Angnakak adds it was then handed to various departments within the Government of Nunavut, to the Nunavut Housing Corporation, then-minister of Health George Hickes and then-minister of Community and Government Services Lorne Kusugak.

The project to have a whole new Elders facility in Iqaluit “fell through at the government” level, Angnakak stated, and to this date, neither she nor anyone at Sailivik have heard back from the Government of Nunavut.

“If the government had responded even just saying we got your proposal, responded to any letters that were sent, we would have had our doors open by 2020. Maybe not with Covid but that was the plan … it was going to be a partnership between us, a non-profit coming from the community, the Inuit Organizations and the Government, which would have been exactly what they do at Embassy (West).”
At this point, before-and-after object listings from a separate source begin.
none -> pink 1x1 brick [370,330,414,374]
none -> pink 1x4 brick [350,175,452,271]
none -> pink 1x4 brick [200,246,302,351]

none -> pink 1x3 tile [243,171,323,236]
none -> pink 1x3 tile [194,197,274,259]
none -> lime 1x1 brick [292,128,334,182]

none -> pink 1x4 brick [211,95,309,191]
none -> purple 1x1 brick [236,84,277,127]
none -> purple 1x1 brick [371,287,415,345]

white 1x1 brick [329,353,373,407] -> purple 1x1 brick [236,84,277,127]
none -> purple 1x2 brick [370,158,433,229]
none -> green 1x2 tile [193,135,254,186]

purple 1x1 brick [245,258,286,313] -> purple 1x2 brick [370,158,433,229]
“They would have been here in Iqaluit, we would have had the jobs here, we would have been more culturally relevant, families would have been able to see their loved ones, because Iqaluit is a hub.”

For Angnakak, this issue hits at a personal level, having lost a parent who was living in Embassy West just a couple of months ago.
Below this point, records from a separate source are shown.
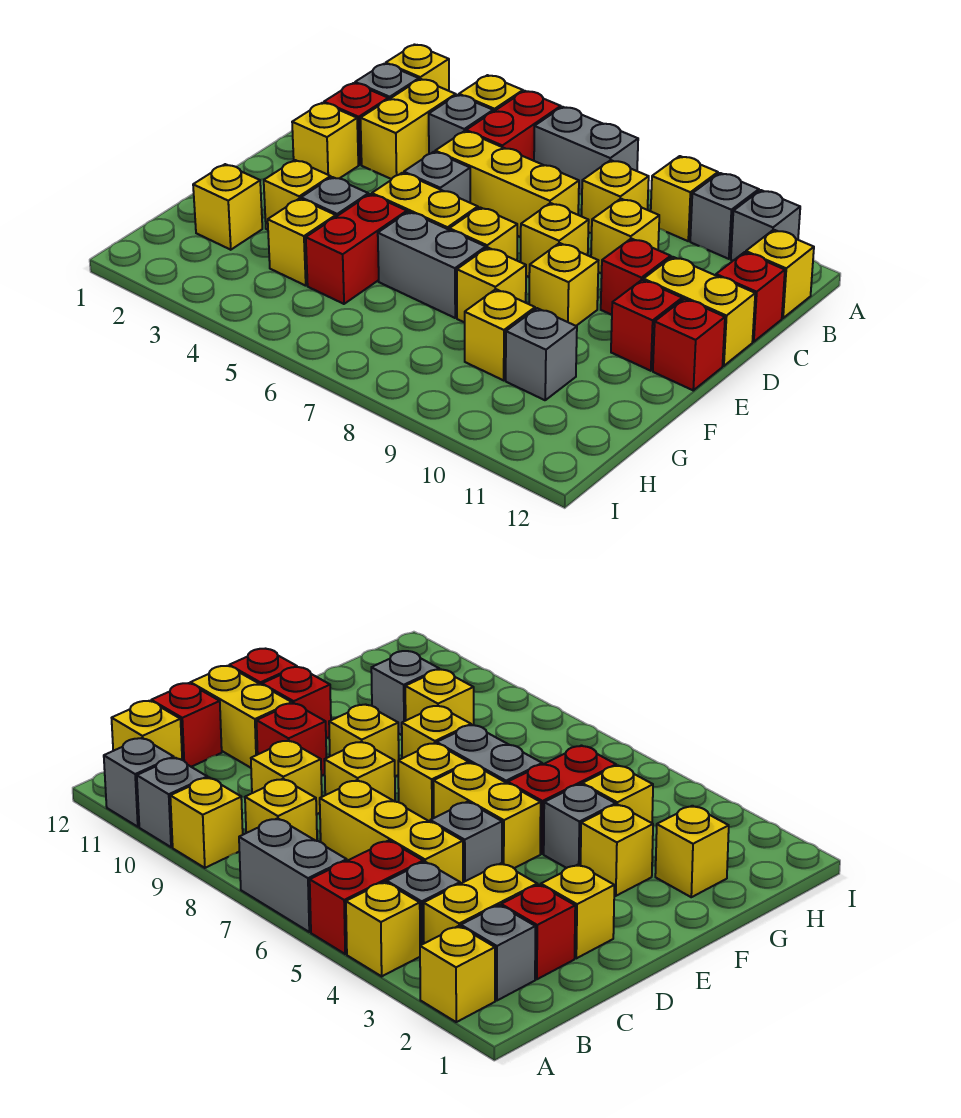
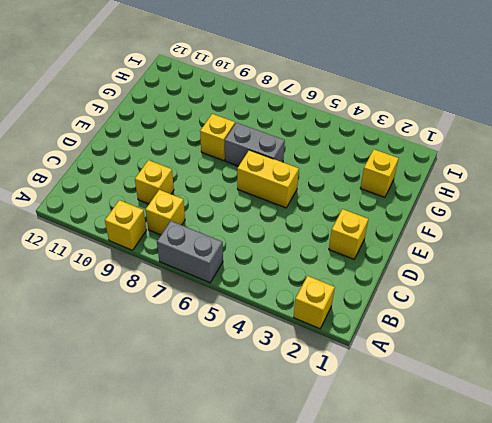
none -> yellow 1x1 brick [459,75,523,112]
none -> red 1x2 brick [466,91,561,161]
none -> grey 1x1 brick [690,173,759,259]
none -> grey 1x1 brick [731,190,800,261]

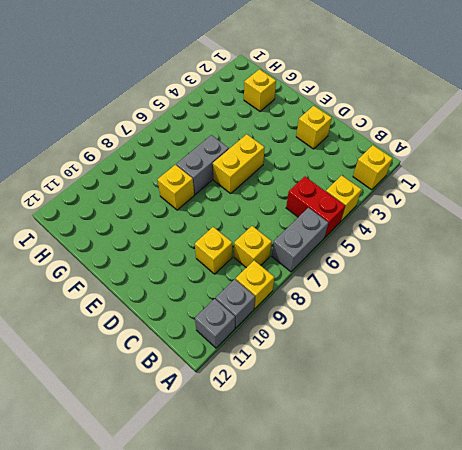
none -> grey 1x1 brick [355,64,419,100]
none -> yellow 1x2 brick [361,79,456,179]
none -> grey 1x1 brick [429,95,493,154]
none -> yellow 1x1 brick [746,230,814,318]

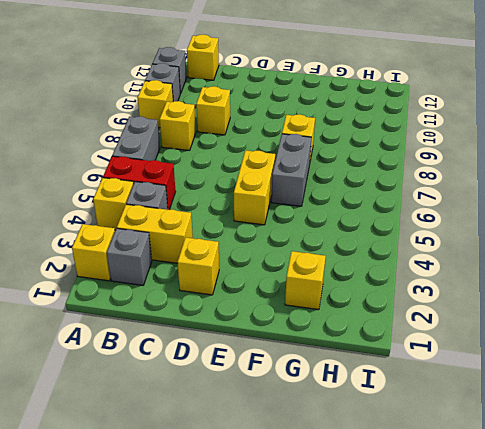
none -> red 1x1 brick [324,83,388,165]
none -> yellow 1x3 brick [435,131,579,237]
none -> red 1x1 brick [716,252,785,342]
none -> grey 1x1 brick [404,152,470,203]

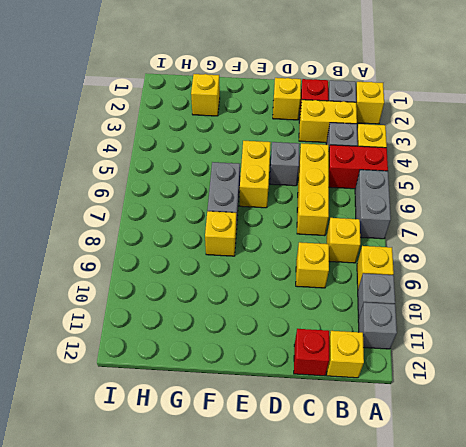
none -> yellow 1x1 brick [521,203,589,277]
none -> red 1x1 brick [601,239,671,315]
none -> yellow 1x2 brick [643,257,755,366]
none -> yellow 1x1 brick [449,207,517,260]

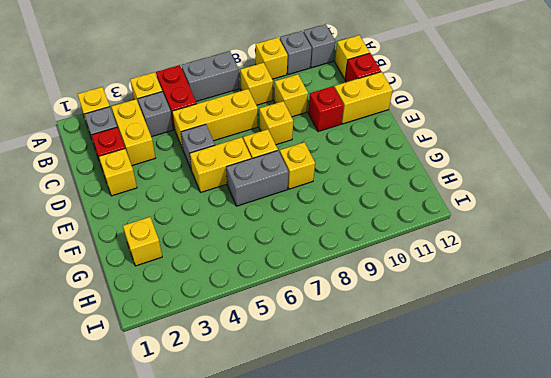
none -> yellow 1x1 brick [529,243,599,326]
none -> red 1x1 brick [611,280,682,371]
none -> red 1x1 brick [653,299,725,390]
none -> yellow 1x1 brick [264,160,331,230]

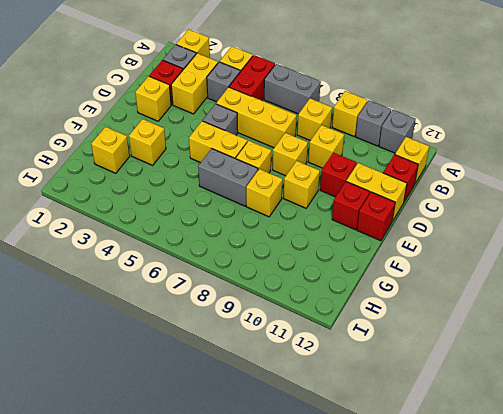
none -> grey 1x1 brick [301,177,368,217]
none -> red 1x2 brick [306,194,407,304]
none -> yellow 1x1 brick [268,198,336,286]
none -> yellow 1x1 brick [465,289,535,380]

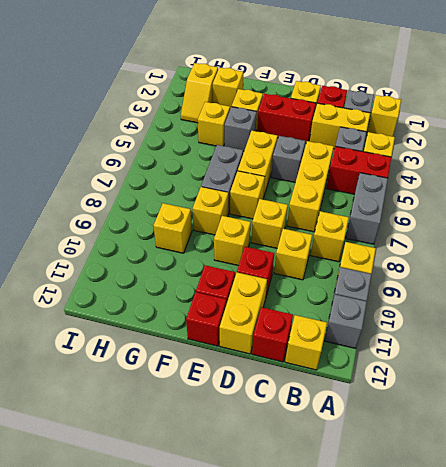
red 1x2 brick [257,94,316,143] -> red 1x2 brick moved to [306,194,407,304]
yellow 1x2 slope [181,63,218,123] -> none
none -> grey 1x1 brick [506,308,577,400]

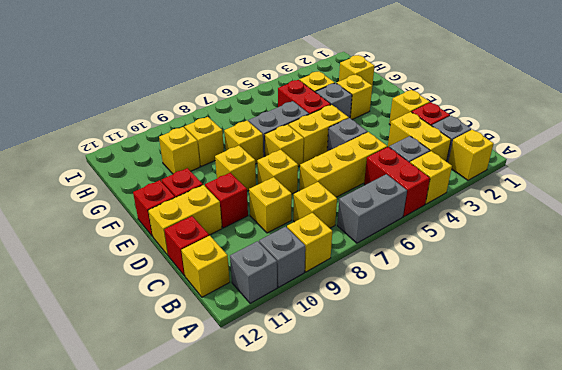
yellow 1x1 brick [159,127,200,174] -> grey 1x1 brick [506,308,577,400]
“My mom was there until recently, she passed away in October having never come back (to Nunavut), and its really, really sad. My dad had to sell his house here so he could afford to live down there with her. That’s what he did and he’s still there now figuring out what he has to do next.”

The government pays for a family member to go to Ottawa for visits once every six months, “if you have a family of 15, some of those family members won’t see (their relative) again,” Angnakak said.

That doesn’t have to be the case for other families, she says. With much of the preliminary work on a new Iqaluit Elders home already done, Angnakak says it’s a good place as any to start looking into this matter again.

“We did a lot of work and it cost a lot of money and we can really get something going,” she says.